The second production A4D-1
The choice of a delta wing, for example, combined speed and maneuverability with a large fuel capacity and small overall size, thus not requiring folding wings, albeit at the expense of cruising efficiency. The leading edge slats were designed to drop automatically at the appropriate speed by gravity and air pressure, saving weight and space by omitting actuation motors and switches. Similarly the main undercarriage did not penetrate the main wing spar, designed so that when retracted only the wheel itself was inside the wing and the undercarriage struts were housed in a fairing below the wing. The wing structure itself could be lighter with the same overall strength and the absence of a wing folding mechanism further reduced weight. This is the opposite of what can often happen in aircraft design where a small weight increase in one area leads to a compounding increase in weight in other areas to compensate, leading to the need for more powerful, heavier engines and so on in a vicious circle.
The A-4 pioneered the concept of "buddy" air-to-air refueling. This allows the aircraft to supply others of the same type, eliminating the need of dedicated tanker aircraft—a particular advantage for small air arms or when operating in remote locations. This allows for greatly improved operational flexibility and reassurance against the loss or malfunction of tanker aircraft, though this procedure reduces the effective combat force on board the carrier. A designated supply A-4 would mount a center-mounted "buddy store", a large external fuel tank with a hose reel in the aft section and an extensible drogue refueling bucket. This aircraft was fueled up without armament and launched first. Attack aircraft would be armed to the maximum and given as much fuel as was allowable by maximum takeoff weight limits, far less than a full tank. Once airborne, they would then proceed to top off their fuel tanks from the tanker using the A-4's fixed refueling probe on the starboard side of the aircraft nose. They could then sortie with both full armament and fuel loads. While rarely used in U.S. service since the KA-3 Skywarrior tanker became available, the Boeing F/A-18E/F Super Hornet includes this capability.

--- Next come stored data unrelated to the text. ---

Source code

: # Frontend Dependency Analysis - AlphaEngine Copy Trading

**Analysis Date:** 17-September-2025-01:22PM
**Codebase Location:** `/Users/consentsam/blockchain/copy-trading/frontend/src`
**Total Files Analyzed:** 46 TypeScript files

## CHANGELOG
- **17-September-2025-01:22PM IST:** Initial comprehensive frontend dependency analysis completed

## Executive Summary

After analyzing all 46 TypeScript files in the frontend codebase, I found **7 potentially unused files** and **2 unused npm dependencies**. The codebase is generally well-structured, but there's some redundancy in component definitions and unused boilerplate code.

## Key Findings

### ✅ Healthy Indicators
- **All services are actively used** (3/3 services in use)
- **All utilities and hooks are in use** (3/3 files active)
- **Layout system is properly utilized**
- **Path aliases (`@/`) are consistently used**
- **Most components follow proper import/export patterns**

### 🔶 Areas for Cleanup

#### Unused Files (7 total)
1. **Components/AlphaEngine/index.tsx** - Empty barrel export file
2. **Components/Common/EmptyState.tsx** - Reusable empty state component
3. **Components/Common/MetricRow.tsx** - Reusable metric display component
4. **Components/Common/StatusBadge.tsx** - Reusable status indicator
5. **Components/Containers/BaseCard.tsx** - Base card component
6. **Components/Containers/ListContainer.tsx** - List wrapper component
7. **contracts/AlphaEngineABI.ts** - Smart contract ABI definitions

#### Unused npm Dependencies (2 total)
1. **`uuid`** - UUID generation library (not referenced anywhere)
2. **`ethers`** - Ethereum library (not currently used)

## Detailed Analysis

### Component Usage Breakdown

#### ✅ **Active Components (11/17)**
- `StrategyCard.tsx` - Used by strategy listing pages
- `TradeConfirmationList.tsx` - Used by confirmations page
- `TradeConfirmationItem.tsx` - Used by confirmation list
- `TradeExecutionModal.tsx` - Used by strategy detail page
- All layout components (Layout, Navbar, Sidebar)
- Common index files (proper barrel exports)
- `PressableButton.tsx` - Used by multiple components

Thermal cockpit shield for nuclear weapons delivery
The A-4 was also designed to be able to make an emergency landing, in the event of a hydraulic failure, on the two drop tanks nearly always carried by these aircraft. Such landings resulted in only minor damage to the nose of the aircraft which could be repaired in less than an hour.
The Navy issued a contract for the type on 12 June 1952, and the first prototype first flew from Edwards Air Force Base, California on 22 June 1954. Deliveries to Navy and Marine Corps squadrons (to VA-72 and VMA-224 respectively) commenced in late 1956.
The Skyhawk remained in production until 1979, with 2,960 aircraft built, including 555 two-seat trainers. The last production A-4, an A-4M of Marine squadron (VMA-223) had the flags of all nations that operated the A-4 painted on its fuselage sides.